While building our new widget, we ran a massive number of tests over it. Seriously: we’ve created hundreds of automated and manual tests for it, even covering all items described in our documentation.
The reason is because our widget is our most appealing selling product: it’s a 5 minute integration, it has an awesome UX, and it works beautifully on mobile.
Automated tests are only good if you run them, that’s why we use a CI tool to run our specs after every code commit. For CI tool, we like Shippable. Why? It’s a service (with several reasonable plans, including a free one), works smoothly out of the box (you don’t need to set up a Jenkins server, yay!), it has integrations with GitHub, Slack (and several others), it’s customizable and has nice documentation, it can returns number of passed tests, coverage, etc.
The plan
We found jasmine
to be a close JavaScript alternative to Ruby specs
. And it’s popular and well maintained.
So the idea: every time someone pushes code to your GitHub repository, a CI tool will run our test suite, returning green or red according the test results.
The problem
After get our specs running with jasmine
in Shippable, we were just missing the proper report (with number of passed tests) and coverage.

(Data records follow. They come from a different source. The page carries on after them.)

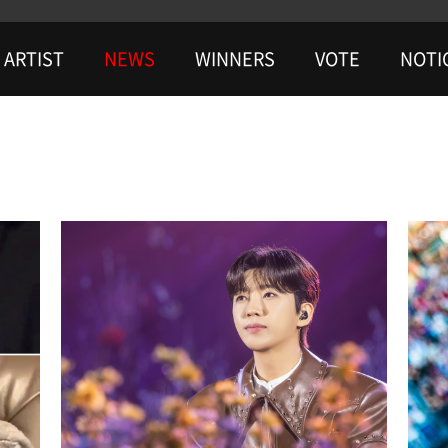
ARTIST
NEWS
WINNERS
VOTE
NOTI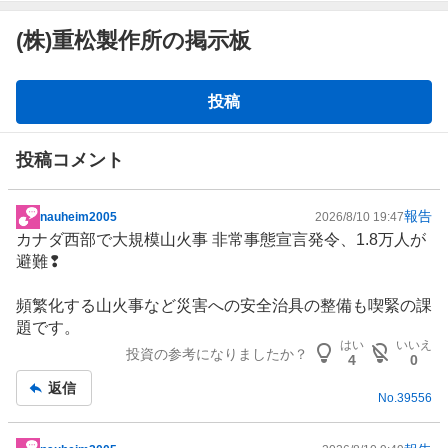
(株)重松製作所の掲示板
掲
投稿
示
板
投稿コメント
報告
nauheim2005
2026/8/10 19:47
掲
カナダ西部で大規模山火事 非常事態宣言発令、1.8万人が
示
避難❢
板
記
頻繁化する山火事など災害への安全治具の整備も喫緊の課
事
題です。
はい
いいえ
投資の参考になりましたか？
4
0
返信
No.
39556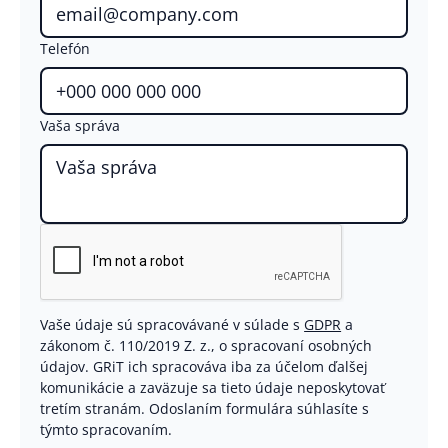
Telefón
Vaša správa
Vaše údaje sú spracovávané v súlade s
GDPR
a
zákonom č. 110/2019 Z. z., o spracovaní osobných
údajov. GRiT ich spracováva iba za účelom ďalšej
komunikácie a zaväzuje sa tieto údaje neposkytovať
tretím stranám. Odoslaním formulára súhlasíte s
týmto spracovaním.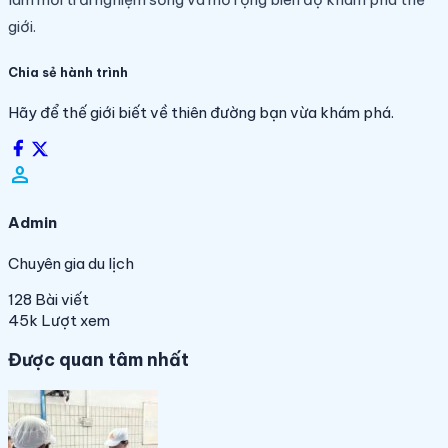
giới.
Chia sẻ hành trình
Hãy để thế giới biết về thiên đường bạn vừa khám phá.
person_filled
Admin
Chuyên gia du lịch
128
Bài viết
45k
Lượt xem
Được quan tâm nhất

Coverage we’ve fixed with istanbul
node module.
But for reporting, we found an issue: current version of jasmine
lost the ability to provide reports in JUnit XML format, when compared with old jasmine-node
.
Adding back additional reporters
There is a node module called jasmine-reporters
that adds some additional report formats to jasmine
. But the integration is not smooth: you have to write additional code in your test suite to add the reporters.
Jasmine XML Reporter
In order to make our specs produce the JUnit XML reporter back in a smooth way (no code changes required), we’ve created a node module: jasmine-xml-reporter
.
It restores 2 lost abilities to jasmine
:
- ability to provide results in JUnit XML format (using the
--junitreport
param); - an option to specify an output dir while running from the command line (
--output
param).
Install
Simple as any node module:
npm install jasmine-xml-reporter
Usage
To run tests with command line output only (default behavior, same as use jasmine
directly):
./node_modules/jasmine-xml-reporter/bin/jasmine.js
To run tests and generate a JUnit XML report:
./node_modules/jasmine-xml-reporter/bin/jasmine.js --junitreport
To run tests, generate a JUnit XML report and place the output in a specific folder:
./node_modules/jasmine-xml-reporter/bin/jasmine.js --junitreport --output=shippable/testresults/
If npm test
is already an alias to ./node_modules/jasmine-xml-reporter/bin/jasmine.js
, then run with:
npm test -- --junitreport --output=shippable/testresults/
All done
And now we can see the number of passing and failing (for shame!) specs right in Shippable/Slack/email etc.
We hope that other developers find this module useful. With all the open source software we use, it feels good to give a little back.